Empirical Process Techniques for Dependent Data
Title | Empirical Process Techniques for Dependent Data PDF eBook |
Author | Herold Dehling |
Publisher | Springer Science & Business Media |
Pages | 378 |
Release | 2012-12-06 |
Genre | Mathematics |
ISBN | 1461200997 |
Empirical process techniques for independent data have been used for many years in statistics and probability theory. These techniques have proved very useful for studying asymptotic properties of parametric as well as non-parametric statistical procedures. Recently, the need to model the dependence structure in data sets from many different subject areas such as finance, insurance, and telecommunications has led to new developments concerning the empirical distribution function and the empirical process for dependent, mostly stationary sequences. This work gives an introduction to this new theory of empirical process techniques, which has so far been scattered in the statistical and probabilistic literature, and surveys the most recent developments in various related fields. Key features: A thorough and comprehensive introduction to the existing theory of empirical process techniques for dependent data * Accessible surveys by leading experts of the most recent developments in various related fields * Examines empirical process techniques for dependent data, useful for studying parametric and non-parametric statistical procedures * Comprehensive bibliographies * An overview of applications in various fields related to empirical processes: e.g., spectral analysis of time-series, the bootstrap for stationary sequences, extreme value theory, and the empirical process for mixing dependent observations, including the case of strong dependence. To date this book is the only comprehensive treatment of the topic in book literature. It is an ideal introductory text that will serve as a reference or resource for classroom use in the areas of statistics, time-series analysis, extreme value theory, point process theory, and applied probability theory. Contributors: P. Ango Nze, M.A. Arcones, I. Berkes, R. Dahlhaus, J. Dedecker, H.G. Dehling,
Advances in data-driven approaches and modeling of complex systems
Title | Advances in data-driven approaches and modeling of complex systems PDF eBook |
Author | Mohd Hafiz Mohd |
Publisher | Frontiers Media SA |
Pages | 133 |
Release | 2023-06-27 |
Genre | Science |
ISBN | 2832526659 |
Statistics for Long-Memory Processes
Title | Statistics for Long-Memory Processes PDF eBook |
Author | Jan Beran |
Publisher | Routledge |
Pages | 336 |
Release | 2017-11-22 |
Genre | Mathematics |
ISBN | 1351414100 |
Statistical Methods for Long Term Memory Processes covers the diverse statistical methods and applications for data with long-range dependence.

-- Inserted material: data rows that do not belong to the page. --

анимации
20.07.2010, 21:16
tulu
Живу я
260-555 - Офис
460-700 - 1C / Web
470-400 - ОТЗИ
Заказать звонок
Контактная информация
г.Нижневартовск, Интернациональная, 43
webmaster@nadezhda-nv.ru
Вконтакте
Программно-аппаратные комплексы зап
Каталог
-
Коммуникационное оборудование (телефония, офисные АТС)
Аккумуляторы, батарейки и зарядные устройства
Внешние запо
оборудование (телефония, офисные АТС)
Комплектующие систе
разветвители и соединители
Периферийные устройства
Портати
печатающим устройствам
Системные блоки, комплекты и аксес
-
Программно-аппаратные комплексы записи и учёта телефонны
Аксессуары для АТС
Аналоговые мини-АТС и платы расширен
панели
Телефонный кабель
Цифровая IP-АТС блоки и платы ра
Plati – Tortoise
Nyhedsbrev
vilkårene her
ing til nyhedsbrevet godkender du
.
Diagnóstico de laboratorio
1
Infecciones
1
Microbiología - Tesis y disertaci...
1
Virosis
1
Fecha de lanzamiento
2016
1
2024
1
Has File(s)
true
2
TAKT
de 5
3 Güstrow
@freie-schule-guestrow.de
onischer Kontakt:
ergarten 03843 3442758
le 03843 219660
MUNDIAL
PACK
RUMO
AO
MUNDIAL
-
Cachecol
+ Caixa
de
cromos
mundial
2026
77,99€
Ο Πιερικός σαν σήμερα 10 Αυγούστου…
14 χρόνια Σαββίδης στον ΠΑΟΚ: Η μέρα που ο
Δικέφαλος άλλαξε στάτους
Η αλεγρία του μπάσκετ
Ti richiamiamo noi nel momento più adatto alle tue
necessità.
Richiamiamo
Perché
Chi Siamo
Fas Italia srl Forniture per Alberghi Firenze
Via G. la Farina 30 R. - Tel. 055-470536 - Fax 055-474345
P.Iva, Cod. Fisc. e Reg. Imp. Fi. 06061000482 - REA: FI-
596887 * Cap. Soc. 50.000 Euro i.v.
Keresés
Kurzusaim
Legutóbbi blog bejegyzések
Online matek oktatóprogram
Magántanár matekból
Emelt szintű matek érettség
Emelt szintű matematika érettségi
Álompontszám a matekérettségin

Presenting material that previously appeared only in journals, the author provides a concise and effective overview of probabilistic foundations, statistical methods, and applications. The material emphasizes basic principles and practical applications and provides an integrated perspective of both theory and practice. This book explores data sets from a wide range of disciplines, such as hydrology, climatology, telecommunications engineering, and high-precision physical measurement. The data sets are conveniently compiled in the index, and this allows readers to view statistical approaches in a practical context. Statistical Methods for Long Term Memory Processes also supplies S-PLUS programs for the major methods discussed. This feature allows the practitioner to apply long memory processes in daily data analysis. For newcomers to the area, the first three chapters provide the basic knowledge necessary for understanding the remainder of the material. To promote selective reading, the author presents the chapters independently. Combining essential methodologies with real-life applications, this outstanding volume is and indispensable reference for statisticians and scientists who analyze data with long-range dependence.